Russisch-koreanische Waffenbrüder

Moskau soll ballistische Raketen aus koreanischer Produktion auf die Ukraine abgefeuert haben

  • Daniel Säwert
  • Lesedauer: 4 Min.

Russlands Armee soll bei den massiven Beschüssen ukrainischer Städte zum Jahreswechsel auch Raketen aus nordkoreanischer Produktion eingesetzt haben, das behaupten zumindest die USA. Pjöngjang habe kürzlich ballistische Raketen sowie Raketenwerfer an Russland geliefert, von denen einige bei Angriffen am 30. Dezember und 2. Januar eingesetzt worden seien, sagte der Sprecher des Nationalen Sicherheitsrats im Weißen Haus, John Kirby, am Donnerstag. Demnach sei eine Rakete am 30. Dezember auf einem Feld bei Saporischschja eingeschlagen. Am 2. Januar soll Russland laut Kirby gleich »mehrere« koreanische Geschosse abgefeuert haben.

### Datensätze:
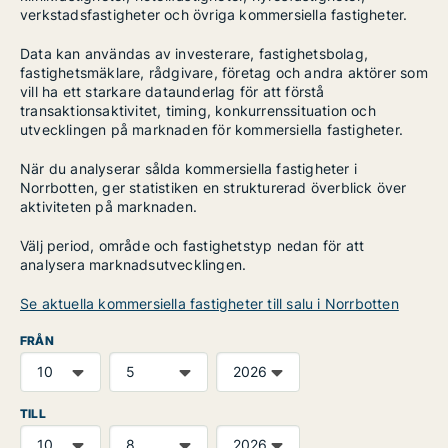
verkstadsfastigheter och övriga kommersiella fastigheter.
Data kan användas av investerare, fastighetsbolag,
fastighetsmäklare, rådgivare, företag och andra aktörer som
vill ha ett starkare dataunderlag för att förstå
transaktionsaktivitet, timing, konkurrenssituation och
utvecklingen på marknaden för kommersiella fastigheter.
När du analyserar sålda kommersiella fastigheter i
Norrbotten, ger statistiken en strukturerad överblick över
aktiviteten på marknaden.
Välj period, område och fastighetstyp nedan för att
analysera marknadsutvecklingen.
Se aktuella kommersiella fastigheter till salu i Norrbotten
FRÅN
TILL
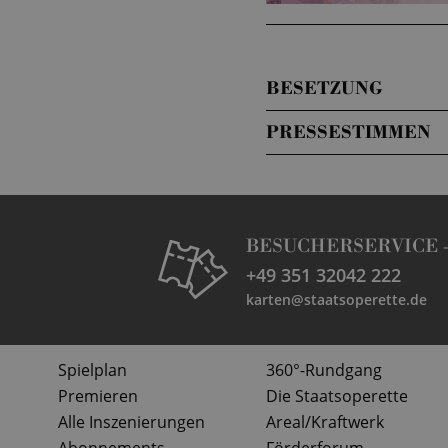
BESETZUNG
PRESSESTIMMEN
BESUCHERSERVICE 
+49 351 32042 222
karten@staatsoperette.de
Spielplan
360°-Rundgang
Premieren
Die Staatsoperette
Alle Inszenierungen
Areal/Kraftwerk
Abonnements
Förderforum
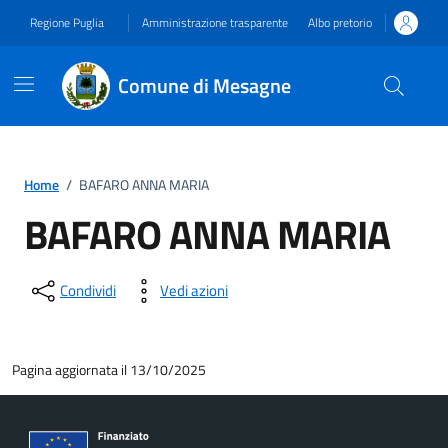
Vai ai contenuti
Vai al footer
Regione Puglia
Amministrazione trasparente
Albo pretorio
Comune di Mesagne
Home
/
BAFARO ANNA MARIA
BAFARO ANNA MARIA
Condividi
Vedi azioni
Pagina aggiornata il 13/10/2025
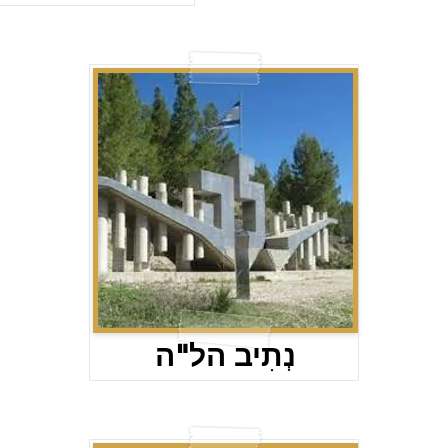
נְתִיב הל"ה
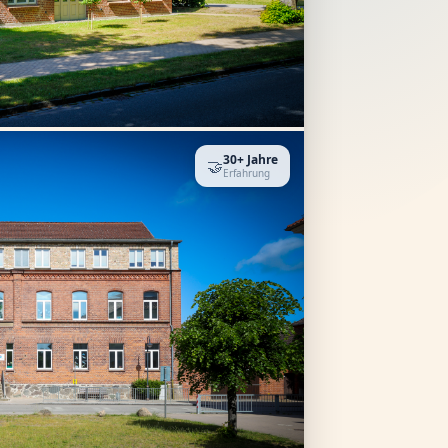
30+ Jahre
🤝
Erfahrung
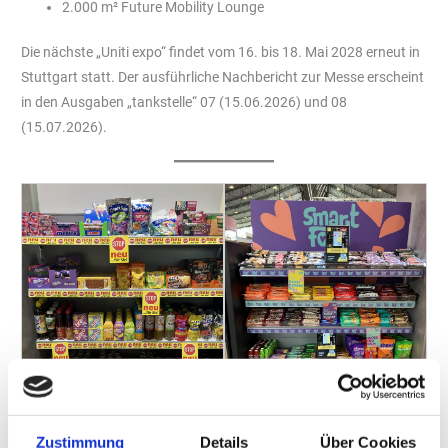
2.000 m² Future Mobility Lounge
Die nächste „Uniti expo“ findet vom 16. bis 18. Mai 2028 erneut in
Stuttgart statt. Der ausführliche Nachbericht zur Messe erscheint
in den Ausgaben „tankstelle“ 07 (15.06.2026) und 08
(15.07.2026).
Zustimmung
Details
Über Cookies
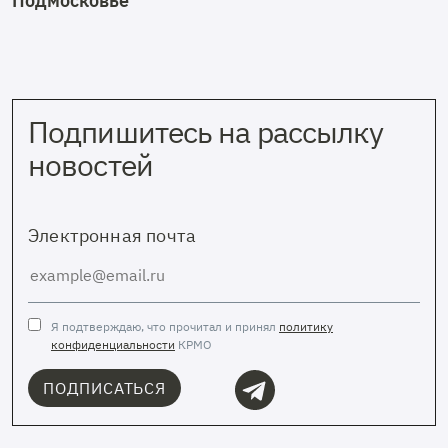
Подмосковье
Подпишитесь на рассылку
новостей
Электронная почта
Я подтверждаю, что прочитал и принял
политику
конфиденциальности
КРМО
ПОДПИСАТЬСЯ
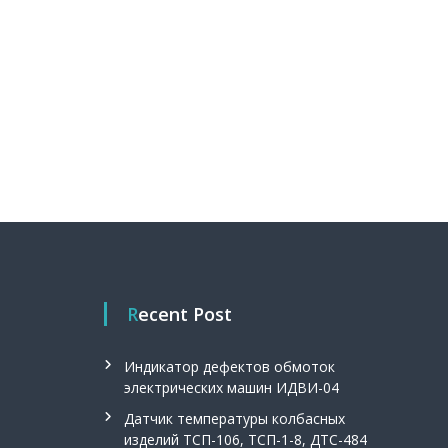
Recent Post
Индикатор дефектов обмоток
электрических машин ИДВИ-04
Датчик температуры колбасных
изделий ТСП-106, ТСП-1-8, ДТС-484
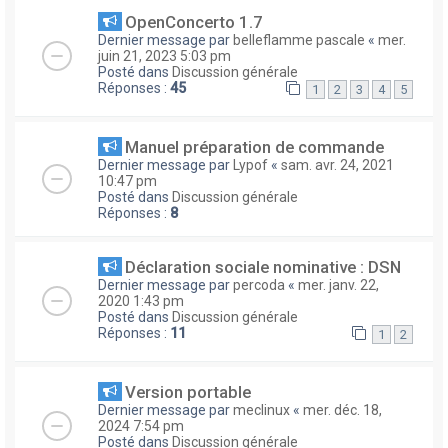
OpenConcerto 1.7
Dernier message par
belleflamme pascale
«
mer.
juin 21, 2023 5:03 pm
Posté dans
Discussion générale
Réponses :
45
1
2
3
4
5
Manuel préparation de commande
Dernier message par
Lypof
«
sam. avr. 24, 2021
10:47 pm
Posté dans
Discussion générale
Réponses :
8
Déclaration sociale nominative : DSN
Dernier message par
percoda
«
mer. janv. 22,
2020 1:43 pm
Posté dans
Discussion générale
Réponses :
11
1
2
Version portable
Dernier message par
meclinux
«
mer. déc. 18,
2024 7:54 pm
Posté dans
Discussion générale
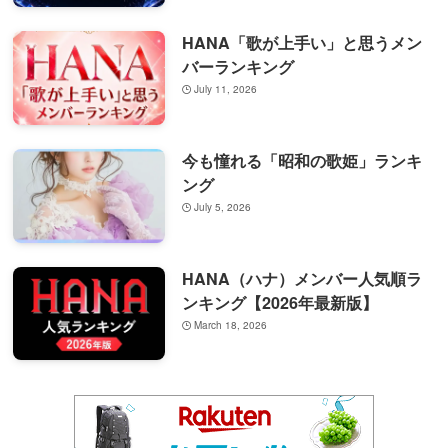
HANA「歌が上手い」と思うメン
バーランキング
July 11, 2026
今も憧れる「昭和の歌姫」ランキ
ング
July 5, 2026
HANA（ハナ）メンバー人気順ラ
ンキング【2026年最新版】
March 18, 2026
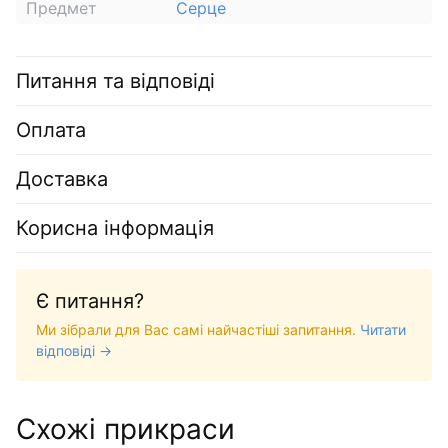
Предмет
Серце
Питання та відповіді
Оплата
Доставка
Корисна інформація
Є питання?
Ми зібрали для Вас самі найчастіші запитання.
Читати
відповіді →
Схожі прикраси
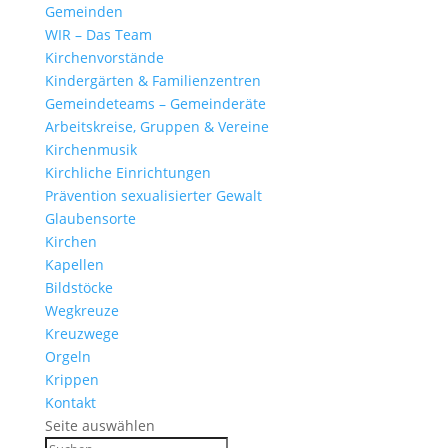
Gemeinden
WIR – Das Team
Kirchen­vor­stände
Kinder­gärten & Familienzentren
Gemein­de­teams – Gemeinderäte
Arbeits­kreise, Gruppen & Vereine
Kirchen­musik
Kirch­liche Einrichtungen
Präven­tion sexua­li­sierter Gewalt
Glau­ben­s­orte
Kirchen
Kapellen
Bild­stöcke
Wegkreuze
Kreuz­wege
Orgeln
Krippen
Kontakt
Seite auswählen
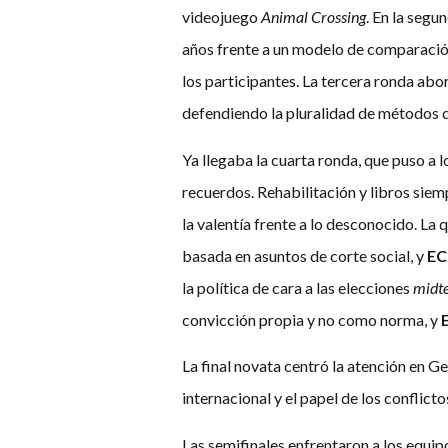
videojuego
Animal Crossing
. En la seg
años frente a un modelo de comparación
los participantes. La tercera ronda ab
defendiendo la pluralidad de métodos d
Ya llegaba la cuarta ronda, que puso a lo
recuerdos. Rehabilitación y libros sie
la valentía frente a lo desconocido. La
basada en asuntos de corte social, y
EC
la política de cara a las elecciones
midt
convicción propia y no como norma, y
La final novata centró la atención en 
internacional y el papel de los conflict
Las semifinales enfrentaron a los equipo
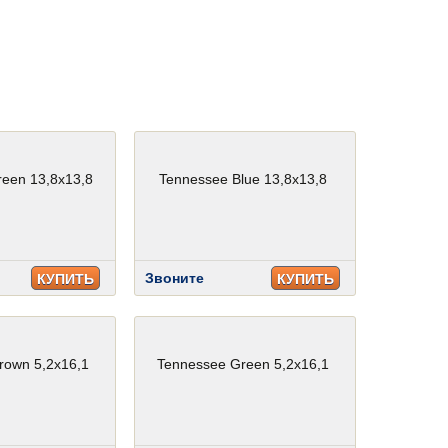
een 13,8x13,8
Tennessee Blue 13,8x13,8
Звоните
КУПИТЬ
КУПИТЬ
rown 5,2x16,1
Tennessee Green 5,2x16,1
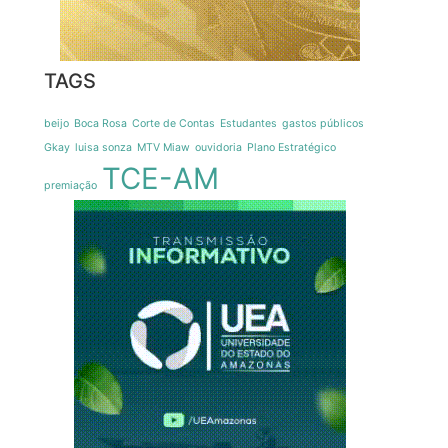
TAGS
beijo
Boca Rosa
Corte de Contas
Estudantes
gastos públicos
Gkay
luisa sonza
MTV Miaw
ouvidoria
Plano Estratégico
TCE-AM
premiação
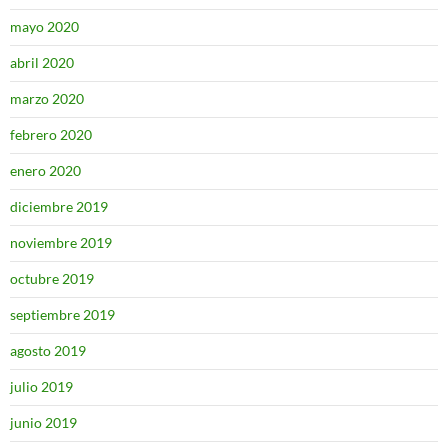
mayo 2020
abril 2020
marzo 2020
febrero 2020
enero 2020
diciembre 2019
noviembre 2019
octubre 2019
septiembre 2019
agosto 2019
julio 2019
junio 2019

### Aufgabe 1:
Gib aus dem Studientext den Abschnitt wortgetreu wieder, der bei den Worten „Russisch-koreanische Waffenbrüder“ beginnt und nach den Worten „Geschosse abgefeuert haben.“ endet.
### Aufgabe 2:
Wähle aus den Datensätzen jede Zeile aus, in der die Zeichenfolge „kommersiella“ vorkommt.

### Erwartete Ausgabe 1:
Russisch-koreanische Waffenbrüder

Moskau soll ballistische Raketen aus koreanischer Produktion auf die Ukraine abgefeuert haben

  • Daniel Säwert
  • Lesedauer: 4 Min.

Russlands Armee soll bei den massiven Beschüssen ukrainischer Städte zum Jahreswechsel auch Raketen aus nordkoreanischer Produktion eingesetzt haben, das behaupten zumindest die USA. Pjöngjang habe kürzlich ballistische Raketen sowie Raketenwerfer an Russland geliefert, von denen einige bei Angriffen am 30. Dezember und 2. Januar eingesetzt worden seien, sagte der Sprecher des Nationalen Sicherheitsrats im Weißen Haus, John Kirby, am Donnerstag. Demnach sei eine Rakete am 30. Dezember auf einem Feld bei Saporischschja eingeschlagen. Am 2. Januar soll Russland laut Kirby gleich »mehrere« koreanische Geschosse abgefeuert haben.

### Erwartete Ausgabe 2:
verkstadsfastigheter och övriga kommersiella fastigheter.
utvecklingen på marknaden för kommersiella fastigheter.
När du analyserar sålda kommersiella fastigheter i
Se aktuella kommersiella fastigheter till salu i Norrbotten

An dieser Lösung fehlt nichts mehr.